(Machine-readable hardware designs)
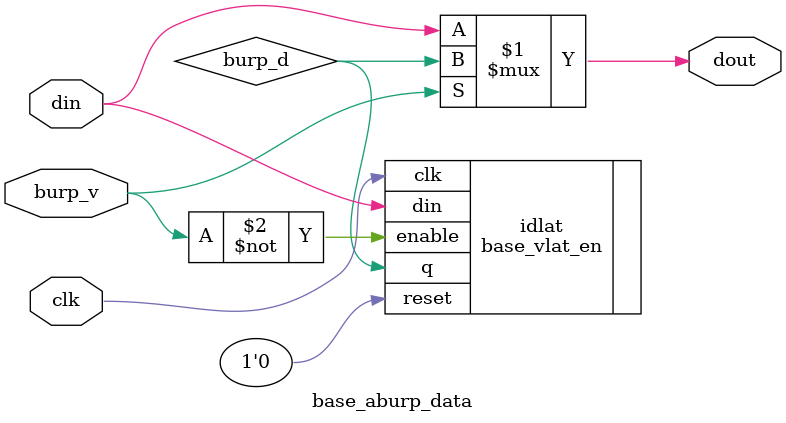
<source format=sv>
/*
 * Copyright 2017 IBM Corporation
 * Licensed to the Apache Software Foundation (ASF) under one
 * or more contributor license agreements.  See the NOTICE file
 * distributed with this work for additional information
 * regarding copyright ownership.  The ASF licenses this file
 * to you under the Apache License, Version 2.0 (the
 * "License"); you may not use this file except in compliance
 * with the License.  You may obtain a copy of the License at
 *
 *     http://www.apache.org/licenses/LICENSE-2.0
 *
 * Unless required by applicable law or agreed to in writing, software
 * distributed under the License is distributed on an "AS IS" BASIS,
 * WITHOUT WARRANTIES OR CONDITIONS OF ANY KIND, either express or implied.
 * See the License for the specific language governing permissions and
 * limitations under the License.
 *
 * Author: Andrew K Martin akmartin@us.ibm.com
 */
 
// component of base_aburp.  Do not use directly
module base_aburp_data#
  ( parameter width=1
   )
   (
    input 	       clk,
    input 	       burp_v,
    input [0:width-1]  din,
    output [0:width-1] dout
    );
   wire [0:width-1]   burp_d;
   assign dout = burp_v ? burp_d : din;
   base_vlat_en#(.width(width)) idlat(.clk(clk), .reset(1'b0), .enable(~burp_v), .din(din), .q(burp_d));
endmodule // base_burp

   
	     
	 
   
   


</source>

* [Work to be completed]:
Return only the lines running from the start of the entries above to the line that contains "express or implied.", inclusive, and omit every picture.

* [Response to the task]:
<source format=sv>
/*
 * Copyright 2017 IBM Corporation
 * Licensed to the Apache Software Foundation (ASF) under one
 * or more contributor license agreements.  See the NOTICE file
 * distributed with this work for additional information
 * regarding copyright ownership.  The ASF licenses this file
 * to you under the Apache License, Version 2.0 (the
 * "License"); you may not use this file except in compliance
 * with the License.  You may obtain a copy of the License at
 *
 *     http://www.apache.org/licenses/LICENSE-2.0
 *
 * Unless required by applicable law or agreed to in writing, software
 * distributed under the License is distributed on an "AS IS" BASIS,
 * WITHOUT WARRANTIES OR CONDITIONS OF ANY KIND, either express or implied.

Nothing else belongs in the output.